Friday night in the city and four of us descend to the Rocks area of Sydney to dine at Baroque Bistro. The French restaurant with Chef de Cuisine Peter Robertson, is located at the intersection of George Street and Hickson Road as it veers towards the harbour.
We arrive on an unusually mild autumn evening and the outdoor dining area is already buzzing with diners.
We step inside and take note of the patisserie with a mountain of macarons on display. There is an energy from the open plan kitchen that looks onto an intimate dining area. We are shown to our table in the second dining room with a sparkling bar as the showpiece, or the competing view of the Sydney Harbour Bridge.
With bare floors and high ceilings, the restaurant reminds me of a converted warehouse. The décor has a mixture of a modern and industrial feel, with transparent plastic chairs, chrome lights-fittings hanging from the ceilings and copper pans hanging from the wall.
We start with Kir Royale, my apéritif of choice when in France. The mixture of crème de cassis topped up with Champagne or sparkling wine always takes me back to dinners we’ve enjoyed in the bistros of Paris. The apéro goes down easily, and leaves me feeling nostalgic for one more visit to my favourite city.
Under muted overhead lighting and dim candlelight, we study the menu. The entrées are enticing with a selection of French bistro fare favourites such as escargots, tarte de boudin noir and boudin of prawns with seafood bisque. But the mains and desserts are equally tempting so we opt out of entrées in favour of dessert.

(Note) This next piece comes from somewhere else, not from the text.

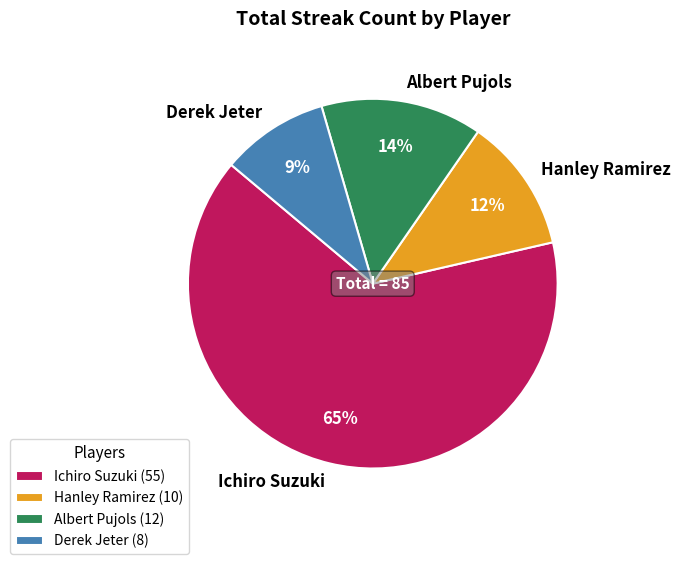

Is it true that Hanley Ramirez is 5% of the pie?

False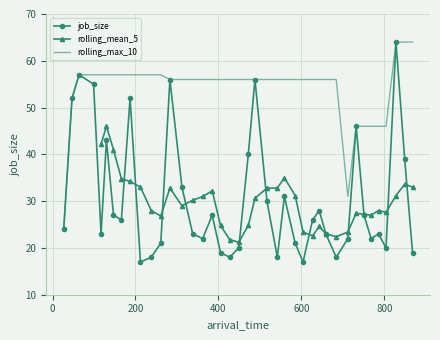

How many values exceed 26?

18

The black board specials are difficult to read in the dark but our attentive waitress happily goes through the list of specials, explaining the dishes with enthusiasm and answering any of our questions with ease. We place our order and move onto a bottle of Josef Chromy Pinot Noir 2008 from Tamar Valley in Tasmania.
Complimentary bread, sliced and presented symmetrically in a bowl is brought to the table with a small dish olive oil. The symmetry is a little lost in the photograph above due to the guilty party removing one slice before I had a chance to take a photo. By the time the main courses arrive, everyone on the table knows that photography of the dishes comes before the first taste. The dim mood lighting makes it very difficult to get decent photographs of the food and does not do the dishes any justice.
Two of us have chosen Duck Two Ways with sauce à l’orange ($29). The leg component of the dish easily breaks away from the bone and the breast componet is moist, tender and melts in the mouth. The mini beetroots are cooked perfectly. I notice an unusual and lovely flavour beneath the duck that teases my tastebuds. Our waitress later reveals that it consists of a combination of liquorice and star anise.
Trout Grenobloise ($25) is the Friday special. The whole trout is cooked with a traditional grenobloise sauce with lemon, butter and capers. The generous serving dish is enjoyed by our friend who usually orders safe dishes due to food allergies.
Mr G orders from the blackboard specials, a slow cooked Pork Neck ($25), served with thinly sliced green beans which we initially mistake for peas. A satisfying dish that echoes of comfort food and contented tummies.
The Paris Mash is so smooth and creamy that it only gets passed around once before it disappears.
Baroque has a great vibe while it maintains and a relaxed and professional ambience. The service is attentive and friendly, and the enthusiasm of our waitress indicated someone who enjoys her job. Although the restaurant is near full capacity, four of us areable to converse normally without the need to shout, something that has become a rarity in Sydney restaurants.
Desserts arrive and the Passionfruit soufflé with passionfruit sorbet ($16) is a delight. Served as three components on a wooden board, the soufflé is light and fruity while the sorbet packs a nice zest which which to end the meal.
Mr G offers me first taste of his Crème brulée à la vanille, glace a la pistache ($13) as it has been my signature dessert for many years. I rate the brulée as above average to my tastes and would have liked the top to be a little more crunchy. The pistachio ice cream is a winner.
Two of us choose Mille feuilles au chocolat Valrhona, sucre lavande, glace à l’orange caramelisée ($16). The presentation of the mille feuilles on its side surprises me and I am tempted to try the layers of pastry and chocolate. The taste of the Valrhona chocolate is evident in the dessert, the burnt orange ice cream is delicious but I find the pastry a little difficult to cut through but overall, I am very pleased with my choice of dessert. A glass of Charles Hours Jurançon 2007 with its fruity and clean finish is a good accompaniment.
Before we leave, we make a note to return for the weeknight specials we enjoy, bouillabaisse on Mondays and cassoulet on Tuesdays. On the way out, we stop by the patisserie and take home a box of macarons to taste and review. But long after we leave Baroque Bistro, we continue to sing its praises.